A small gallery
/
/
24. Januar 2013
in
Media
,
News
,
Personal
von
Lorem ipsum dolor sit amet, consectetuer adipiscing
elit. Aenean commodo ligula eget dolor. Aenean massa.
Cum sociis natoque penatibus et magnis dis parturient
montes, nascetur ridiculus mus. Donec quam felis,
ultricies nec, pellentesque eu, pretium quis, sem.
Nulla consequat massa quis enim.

# What is being asked
Repeat every line of the row above verbatim, keeping the original line breaks and order.

# Output for this exercise
A small gallery
/
/
24. Januar 2013
in
Media
,
News
,
Personal
von
Lorem ipsum dolor sit amet, consectetuer adipiscing
elit. Aenean commodo ligula eget dolor. Aenean massa.
Cum sociis natoque penatibus et magnis dis parturient
montes, nascetur ridiculus mus. Donec quam felis,
ultricies nec, pellentesque eu, pretium quis, sem.
Nulla consequat massa quis enim.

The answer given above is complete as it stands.